St. Mary Catholic Church was built in 1979 by hand of logs cut on the reservation.
Dec. 14, 2019, the church was completely consumed by fire.
Father Joseph Tran, who took over the parish in 2018, has been celebrating Mass from the porch of his residence that was behind the church.
The parish still has not raised the full funding to build the new church, but took out a loan and will continue to raise funds to pay that off, Tran said in an interview Friday.
After the groundbreaking, people said they were happy the construction was beginning.
"I'm excited, very excited," Darla Red Bear said. "It's a new chapter and starting a new day, a new journey."
During the Mass and the blessing of the cornerstone and groundbreaking, Warfel said the situation can remind people that the Christian church is more than a building and that God is always present.
"Nothing can harm the church as long as God is with them," he said, and reminded the people at the services that, even when they don't think so, God always is with them.

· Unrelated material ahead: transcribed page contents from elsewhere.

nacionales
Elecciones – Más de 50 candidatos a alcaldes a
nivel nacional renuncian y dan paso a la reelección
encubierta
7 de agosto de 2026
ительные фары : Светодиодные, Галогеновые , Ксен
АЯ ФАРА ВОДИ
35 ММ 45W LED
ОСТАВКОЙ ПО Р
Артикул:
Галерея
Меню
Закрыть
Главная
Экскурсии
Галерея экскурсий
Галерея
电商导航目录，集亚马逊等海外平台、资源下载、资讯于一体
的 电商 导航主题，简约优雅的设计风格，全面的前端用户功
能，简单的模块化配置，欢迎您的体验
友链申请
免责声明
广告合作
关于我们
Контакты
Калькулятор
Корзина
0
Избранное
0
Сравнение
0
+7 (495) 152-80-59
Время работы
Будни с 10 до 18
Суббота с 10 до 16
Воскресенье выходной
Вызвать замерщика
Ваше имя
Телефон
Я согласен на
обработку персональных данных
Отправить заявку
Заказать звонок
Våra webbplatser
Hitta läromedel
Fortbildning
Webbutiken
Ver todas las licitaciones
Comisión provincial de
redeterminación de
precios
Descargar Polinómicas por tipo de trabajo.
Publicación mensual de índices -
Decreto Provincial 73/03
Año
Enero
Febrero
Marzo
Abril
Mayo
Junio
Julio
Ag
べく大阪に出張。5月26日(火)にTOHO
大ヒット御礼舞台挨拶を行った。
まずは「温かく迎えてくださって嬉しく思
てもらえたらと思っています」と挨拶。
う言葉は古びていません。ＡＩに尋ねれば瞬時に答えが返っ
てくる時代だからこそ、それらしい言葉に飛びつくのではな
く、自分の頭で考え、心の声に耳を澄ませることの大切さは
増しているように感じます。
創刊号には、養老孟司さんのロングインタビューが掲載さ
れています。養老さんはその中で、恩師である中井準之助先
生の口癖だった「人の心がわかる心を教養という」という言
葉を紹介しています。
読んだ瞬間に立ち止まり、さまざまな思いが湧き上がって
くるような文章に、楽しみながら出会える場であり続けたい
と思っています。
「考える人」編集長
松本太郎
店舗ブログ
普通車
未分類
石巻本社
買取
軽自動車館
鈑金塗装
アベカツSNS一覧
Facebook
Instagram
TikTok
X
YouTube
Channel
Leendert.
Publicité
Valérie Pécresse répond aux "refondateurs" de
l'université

Father Pete Guthneck, who came to the parish in 1977 and retired in 2018 - he was honored at the ceremony for 41 years at the parish and for his Golden Jubilee, 50th anniversary of being ordained - said during the prayer section of the Mass that members of the congregation had put it in perspective. The church and its contents were not destroyed, he said, they were consumed and offered to God.
After the service, he said in an interview that he and Mike Ley, the lead contractor on the church in 1979, were at a funeral in another church when they heard St. Mary was burning. They watched it burn to the ground.
He said building the church was a community effort, with local residents logging the lumber and building the church.
"We went up in the hills and cut trees," he added. "It was hard, but lots of fun."
He said seeing the groundbreaking was a good sight.
"It's great. We look to the future," Guthneck said.
Ley said seeing the fire was disturbing.
"I stood here watching it burn," he said. "It was a tough day."
He said he would not be the lead contractor on the new church, adding that he told them if they built it of logs he would, but not the modern building, adding that some of the people who helped build the log church were there Sunday.
He said it is good to see the work start on a new church.
"It's a new generation and a new building," he said.